Therefore, every integer greater than 1 is either a prime number or a product of prime numbers (a composite number).

The famous Greek mathematician Euclid proved that there are infinitely many prime numbers.

Michael Rabin and Gary Miller developed an algorithm that determines whether an integer is a prime or a composite number by testing the integer with multiple bases, denoted by \( a \). The algorithm is called the Rabin-Miller primality test.

The Fundamental Theorem of Arithmetic

Every integer greater than 1 can be expressed as a unique product of prime numbers (up to the order of the factors). This fundamental property makes prime numbers the "building blocks" of all natural numbers and is crucial for many cryptographic applications.

Importance in Cryptography

Prime numbers form the foundation of many cryptographic systems:

  • RSA encryption relies on the difficulty of factoring the product of two very large primes
  • Diffie-Hellman key exchange uses prime numbers to create secure shared secrets
  • Elliptic curve cryptography often works over finite fields of prime order
  • Digital signature algorithms like DSA and ECDSA use primes in their mathematical operations
Primality Testing

Determining whether a number is prime is crucial in cryptography. Several methods exist:

  • Trial division: Dividing by all integers up to the square root (inefficient for large numbers)
  • Fermat primality test: Based on Fermat's Little Theorem, but can be fooled by Carmichael numbers
  • Miller-Rabin test: A probabilistic algorithm that can determine primality with high confidence
  • AKS primality test: The first deterministic polynomial-time algorithm for primality testing

The Miller-Rabin test is particularly useful because it's efficient and can achieve any desired level of certainty by increasing the number of test rounds.

Special Types of Primes in Cryptography
  • Safe primes: Primes p where (p-1)/2 is also prime. Used in Diffie-Hellman key exchange.
  • Strong primes: Primes with certain properties that make them resistant to specific factoring algorithms, often used in RSA.
  • Sophie Germain primes: Primes p where 2p+1 is also prime, useful for cryptographic applications.
  • Mersenne primes: Primes of the form 2n-1, which allow for efficient arithmetic operations.

_Goal of the exercise_.
Write the next part of the prime numbers and cryptography passage, starting after its last line.

[Items listed in a dataset]
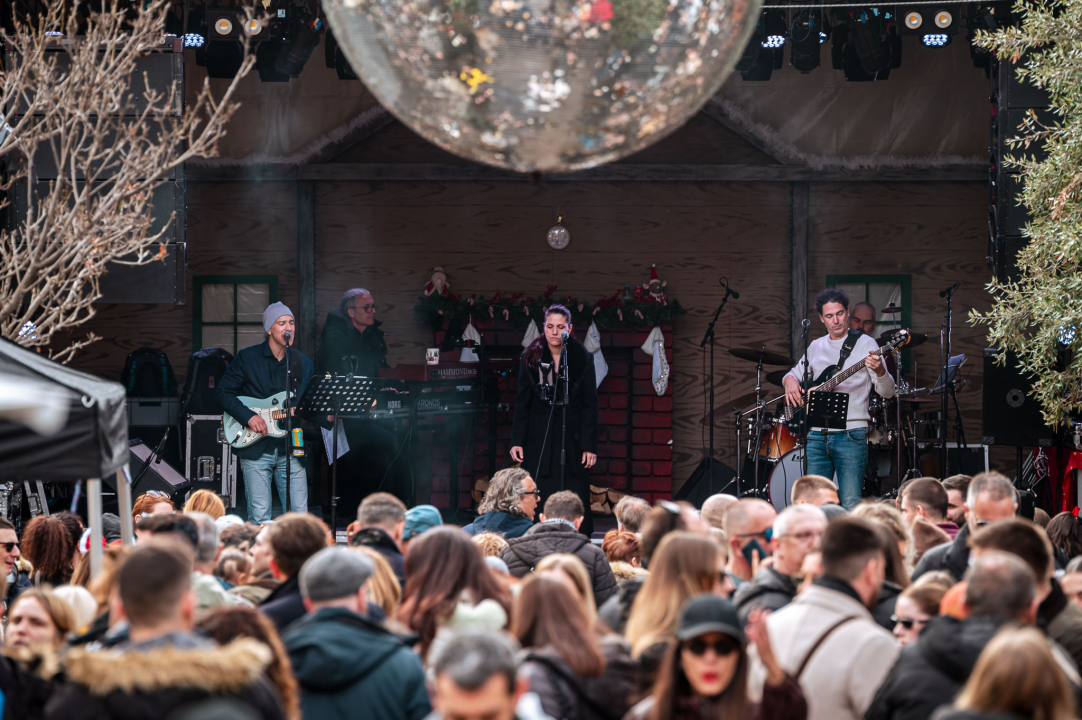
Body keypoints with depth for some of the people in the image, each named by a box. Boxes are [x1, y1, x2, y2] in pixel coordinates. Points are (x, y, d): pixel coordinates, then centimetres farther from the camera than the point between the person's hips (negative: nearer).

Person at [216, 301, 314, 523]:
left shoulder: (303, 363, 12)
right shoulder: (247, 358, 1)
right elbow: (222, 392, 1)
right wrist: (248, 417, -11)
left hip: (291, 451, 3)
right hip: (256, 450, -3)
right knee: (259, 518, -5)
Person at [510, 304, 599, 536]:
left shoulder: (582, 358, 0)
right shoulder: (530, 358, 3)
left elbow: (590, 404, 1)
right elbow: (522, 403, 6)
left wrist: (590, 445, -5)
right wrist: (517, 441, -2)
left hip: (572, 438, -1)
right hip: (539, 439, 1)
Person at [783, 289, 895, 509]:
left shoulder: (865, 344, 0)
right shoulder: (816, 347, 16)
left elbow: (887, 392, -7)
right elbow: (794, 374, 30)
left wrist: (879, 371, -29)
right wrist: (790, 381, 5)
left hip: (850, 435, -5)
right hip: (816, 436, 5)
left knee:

_Answer below_.
Definition

The greatest common divisor (GCD) of two or more integers is the largest positive integer that divides each of the given integers without a remainder. It is denoted as \(\gcd(a, b)\) or sometimes as \((a, b)\).

Formally, for two integers \(a\) and \(b\), not both zero, \(\gcd(a,b)\) is the largest positive integer \(d\) such that \(d|a\) and \(d|b\) (where \(d|a\) means "\(d\) divides \(a\)" or "\(a\) is divisible by \(d\)").

Before we describe what the greatest common divisor of two integers is, we first define what we mean by a divisor. In this context, a divisor of an integer \( x \) is any integer that divides \( x \) evenly, meaning the result is not a fraction. For example, if you divide \( x=12 \) by 5, you get the fraction \( \frac{12}{5} = 2.4 \), so 5 is not a divisor of \( x=12 \). For \( x=12 \), the divisors are 1, 2, 3, 4, 6, and 12 because \( \frac{12}{1} = 12 \), \( \frac{12}{2} = 6 \), \( \frac{12}{3} = 4 \), \( \frac{12}{4} = 3 \), \( \frac{12}{6} = 2 \), and \( \frac{12}{12} = 1 \).

Similarly, the divisors of 16 are 1, 2, 4, 8, and 16 because \( \frac{16}{1} = 16 \), \( \frac{16}{2} = 8 \), \( \frac{16}{4} = 4 \), \( \frac{16}{8} = 2 \), and \( \frac{16}{16}=1 \).

The greatest common divisor of 12 and 16 is therefore 4, because it is the largest integer among their common divisors. In mathematics, we write this as \( \gcd(12, 16) = 4 \).

Two integers whose greatest common divisor is 1 are called relatively prime numbers or co-primes. For example, 15 and 28 are relatively prime because \( \gcd(15, 28) = 1 \) (note that 28 is not a prime number).

If one of the two integers is a prime number, the greatest common divisor will always be 1, i.e., \( \gcd(a, p) = 1 \), where \( a \) is any integer (either prime or composite) and \( p \) is a prime number.

Key Properties
  • \(\gcd(a,b) = \gcd(b,a)\) (Commutativity)
  • \(\gcd(a,b) = \gcd(a-b,b)\) when \(a \geq b\) (Subtraction property)
  • \(\gcd(a,b) = \gcd(a \bmod b, b)\) when \(b \neq 0\) (Basis of the Euclidean algorithm)
  • \(\gcd(a,0) = |a|\) for any \(a\) (Base case)
  • If \(p\) is prime and \(p\) doesn't divide \(a\), then \(\gcd(a,p) = 1\)

One method to compute the greatest common divisor of two integers is by using the Euclidean algorithm, developed by the famous Greek mathematician Euclid. See "The extended Euclidean algorithm" for more information about how to compute the greatest common divisor of two integers.

The Euclidean Algorithm

The Euclidean algorithm is an efficient method to find the GCD of two integers. It works by repeatedly applying the division algorithm:

  1. Start with two positive integers \(a\) and \(b\), where \(a \geq b\)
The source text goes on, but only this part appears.